What’s your advice business worth (to someone else)?

This is the first in a two part-series of articles that examines the sale of financial advice firms. In this initial article, we consider the various valuation methods that can be used to place a value on your business. Next month we’ll take a look at some of the ways that you can (positively) influence that value.

How to value your business

There are many methods that are used to value businesses, however the most common methods are,

  1. A multiple of recurring income
  2. A multiple of EBITDA

We’ll examine both of these in turn.

 

A multiple of recurring income

This is still the most widely used valuation method, and it is certainly the one used in casual conversations among advisers. This is the basis that is quoted in relation to any “buy back” agreements in place in the market. This basis is popular because of its simplicity, and also because a potential purchaser will be satisfied that they are buying a future income stream. The value of the business is not skewed by a huge uplift in new business sales (and attaching initial commissions) in the year or two before the sale of the business.

Of course the next question is – what’s the multiple! And that’s really where the negotiations start. This will be determined by a whole range of elements including;

  • The business retention strategy in place and the actual retention record of the business. This is a critical factor for would-be purchasers.
  • The compliance profile of the business – are the systems in place robust or is it all a bit lacklustre, with potentially significant hidden problems down the road?
  • The synergy between the seller’s business and that of the purchaser. This includes target markets, systems and the ability to easily integrate the two firms. These factors may make one potential purchase a better prospect than others, as the purchaser may gain more from synergies and be willing to pay a higher price.

 

Multiple of EBITDA  

The simple calculation based on recurring income is not deemed sufficient in all situations. For larger firms, a more refined calculation method is often deemed necessary, and this is where the multiple of EBITDA (Earnings before interest, tax, depreciation and amortisation) comes in, as this takes a much broader view of the business as a whole and looks at the actual profitability of the business.
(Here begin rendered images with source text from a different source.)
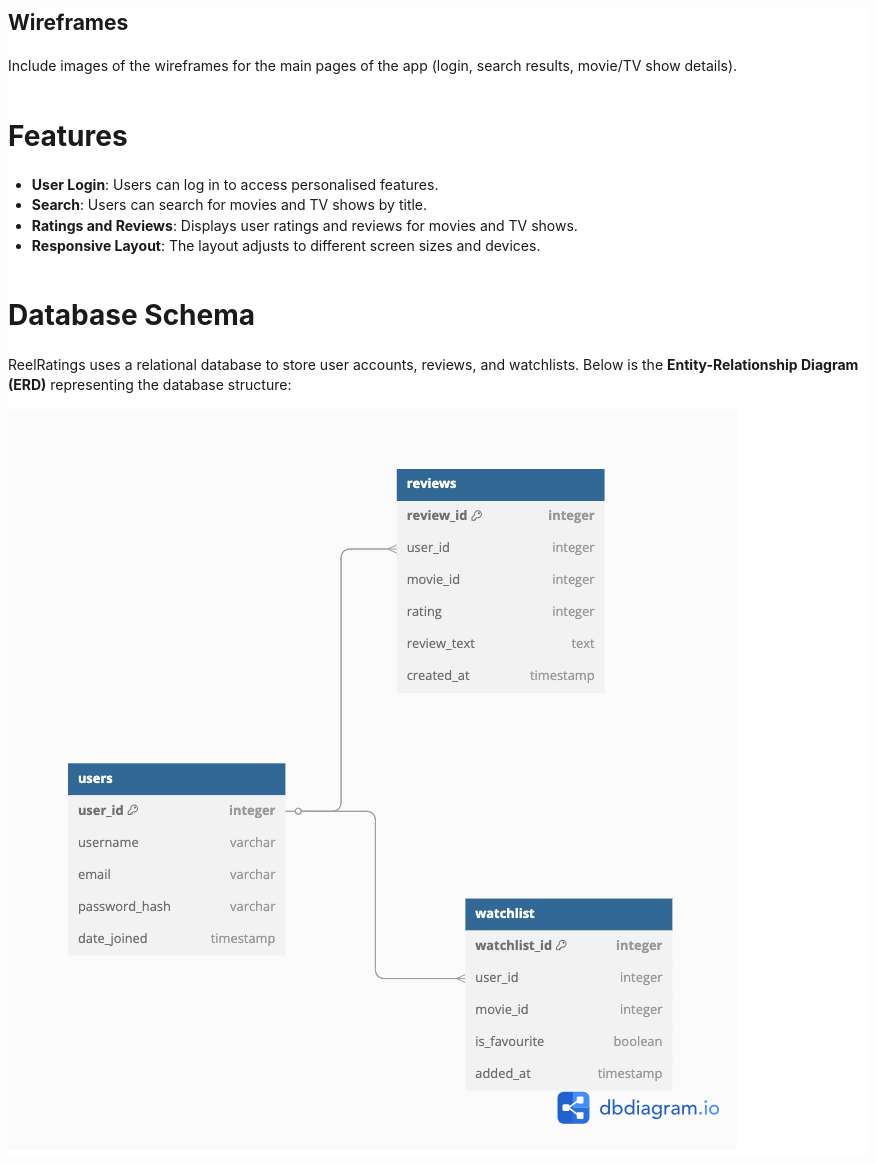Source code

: ## Wireframes

Include images of the wireframes for the main pages of the app (login, search results, movie/TV show details).

# Features

- **User Login**: Users can log in to access personalised features.
- **Search**: Users can search for movies and TV shows by title.
- **Ratings and Reviews**: Displays user ratings and reviews for movies and TV shows.
- **Responsive Layout**: The layout adjusts to different screen sizes and devices.

# Database Schema

ReelRatings uses a relational database to store user accounts, reviews, and watchlists. Below is the **Entity-Relationship Diagram (ERD)** representing the database structure:

![ERD Diagram](readme_documentation/erd/reelratings-erd.png)
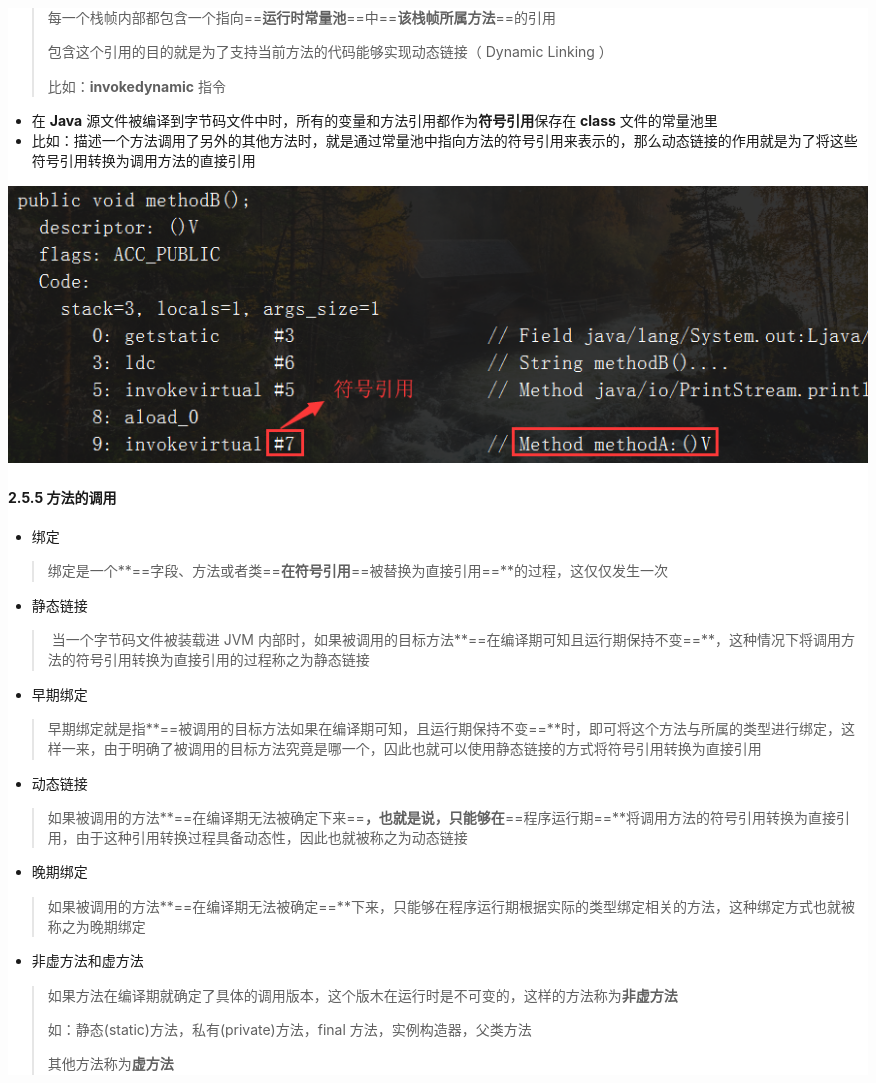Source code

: > 每一个栈帧内部都包含一个指向==**运行时常量池**==中==**该栈帧所属方法**==的引用
>
> 包含这个引用的目的就是为了支持当前方法的代码能够实现动态链接（ Dynamic Linking ）
>
> 比如：**invokedynamic** 指令

* 在 **Java** 源文件被编译到字节码文件中时，所有的变量和方法引用都作为**符号引用**保存在 **class** 文件的常量池里
* 比如：描述一个方法调用了另外的其他方法时，就是通过常量池中指向方法的符号引用来表示的，那么动态链接的作用就是为了将这些符号引用转换为调用方法的直接引用

![](images/TIM截图20200614095325.png)



#### 2.5.5 方法的调用

* 绑定

> 绑定是一个**==字段、方法或者类==**在符号引用**==被替换为直接引用==**的过程，这仅仅发生一次



* 静态链接

> ​	当一个字节码文件被装载进 JVM 内部时，如果被调用的目标方法**==在编译期可知且运行期保持不变==**，这种情况下将调用方法的符号引用转换为直接引用的过程称之为静态链接

* 早期绑定

> ​	早期绑定就是指**==被调用的目标方法如果在编译期可知，且运行期保持不变==**时，即可将这个方法与所属的类型进行绑定，这样一来，由于明确了被调用的目标方法究竟是哪一个，囚此也就可以使用静态链接的方式将符号引用转换为直接引用



* 动态链接

> ​	如果被调用的方法**==在编译期无法被确定下来==**，也就是说，只能够在**==程序运行期==**将调用方法的符号引用转换为直接引用，由于这种引用转换过程具备动态性，因此也就被称之为动态链接

* 晚期绑定

> ​	如果被调用的方法**==在编译期无法被确定==**下来，只能够在程序运行期根据实际的类型绑定相关的方法，这种绑定方式也就被称之为晚期绑定



* 非虚方法和虚方法

> 如果方法在编译期就确定了具体的调用版本，这个版木在运行时是不可变的，这样的方法称为**非虚方法** 
>
> 如：静态(static)方法，私有(private)方法，final 方法，实例构造器，父类方法
>
> 其他方法称为**虚方法** 
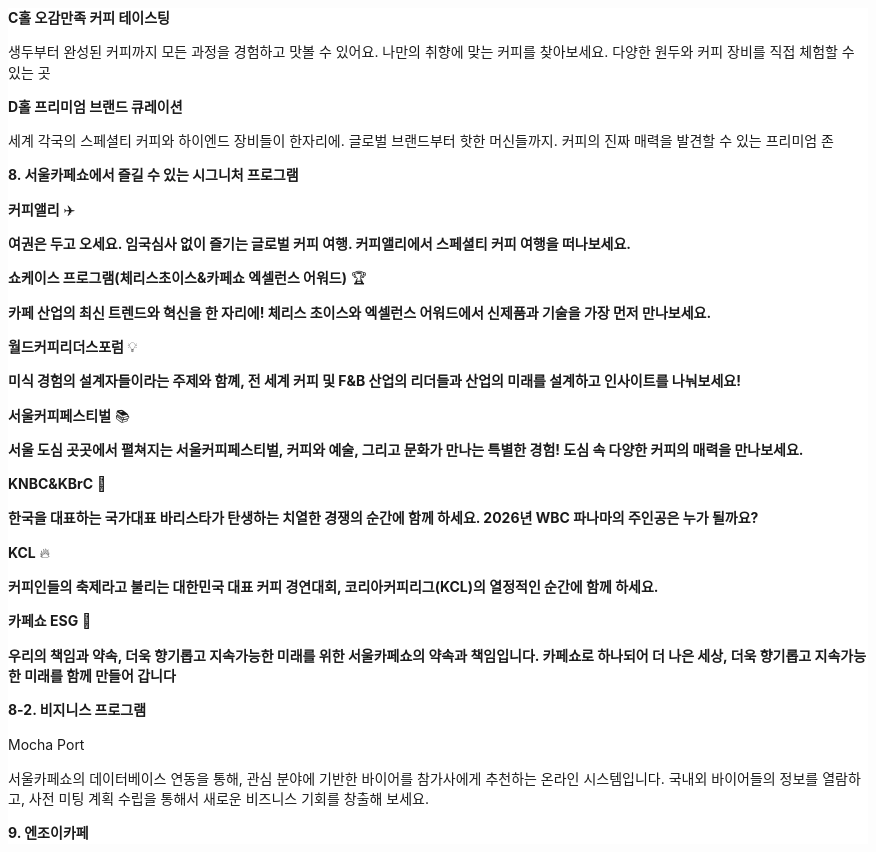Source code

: **C홀 오감만족 커피 테이스팅**

생두부터 완성된 커피까지 모든 과정을 경험하고 맛볼 수 있어요. 나만의
취향에 맞는 커피를 찾아보세요. 다양한 원두와 커피 장비를 직접 체험할 수
있는 곳

**D홀 프리미엄 브랜드 큐레이션**

세계 각국의 스페셜티 커피와 하이엔드 장비들이 한자리에. 글로벌
브랜드부터 핫한 머신들까지. 커피의 진짜 매력을 발견할 수 있는 프리미엄
존

**8. 서울카페쇼에서 즐길 수 있는 시그니처 프로그램**

**커피앨리** ✈️

**여권은 두고 오세요. 임국심사 없이 즐기는 글로벌 커피 여행.
커피앨리에서 스페셜티 커피 여행을 떠나보세요.**

**쇼케이스 프로그램(체리스초이스&카페쇼 엑셀런스 어워드)** 🏆

**카페 산업의 최신 트렌드와 혁신을 한 자리에! 체리스 초이스와 엑셀런스
어워드에서 신제품과 기술을 가장 먼저 만나보세요.**

**월드커피리더스포럼** 💡

**미식 경험의 설계자들이라는 주제와 함꼐, 전 세계 커피 및 F&B 산업의
리더들과 산업의 미래를 설계하고 인사이트를 나눠보세요!**

**서울커피페스티벌** 📚

**서울 도심 곳곳에서 펼쳐지는 서울커피페스티벌, 커피와 예술, 그리고
문화가 만나는 특별한 경험! 도심 속 다양한 커피의 매력을 만나보세요.**

**KNBC&KBrC** 🥇

**한국을 대표하는 국가대표 바리스타가 탄생하는 치열한 경쟁의 순간에 함께
하세요. 2026년 WBC 파나마의 주인공은 누가 될까요?**

**KCL** 🔥

**커피인들의 축제라고 불리는 대한민국 대표 커피 경연대회,
코리아커피리그(KCL)의 열정적인 순간에 함께 하세요.**

**카페쇼 ESG** 🌳

**우리의 책임과 약속, 더욱 향기롭고 지속가능한 미래를 위한 서울카페쇼의
약속과 책임입니다. 카페쇼로 하나되어 더 나은 세상, 더욱 향기롭고
지속가능한 미래를 함께 만들어 갑니다**

**8-2. 비지니스 프로그램**

Mocha Port

서울카페쇼의 데이터베이스 연동을 통해, 관심 분야에 기반한 바이어를
참가사에게 추천하는 온라인 시스템입니다. 국내외 바이어들의 정보를
열람하고, 사전 미팅 계획 수립을 통해서 새로운 비즈니스 기회를 창출해
보세요.

**9. 엔조이카페**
When this calculation method is used in relation to smaller firms and where the business owner’s salary is the main overhead, EBITDA is often adjusted by removing the owner’s salary from the calculation as this can often significantly skew the EBITDA figure. With the salary excluded from overheads, a prospective purchaser can get a clearer picture of the real profitability of the business.

 

Payment Terms

Usually when an advice business is sold, there is a handover period where the previous owner remains with the business for a year or two to ensure a professional handover of the clients to the buyer, and to assist in the retention of those clients.

As a result, the payment terms usually include some of the purchase price to be deferred – maybe with half paid up front and the remainder paid in tranches over the following two years. There will typically be penalty clauses if the retention turns out to be lower than anticipated. These terms are really important, as they align the interests of both the buyer and seller towards a smooth handover with high retention rates.

 

Make the process easy

Due diligence before a sale is key. Once any confidentiality agreements are in place, it is really important that the required information is easily accessible to a prospective purchaser. If they feel they have to drag the information from you, they will wonder what you are hiding. So make sure you are capable of providing the required information before you start seeking out a buyer.

Equally, be realistic in your price expectations. While of course you may not choose to take the first offer that comes your way, don’t hold out forever for that elusive windfall sale price.

 

These are thoughts solely on the financial side of selling your business. In a follow-up article, I’ll look at steps you can take to actually increase the value (and more importantly the price!) of your business.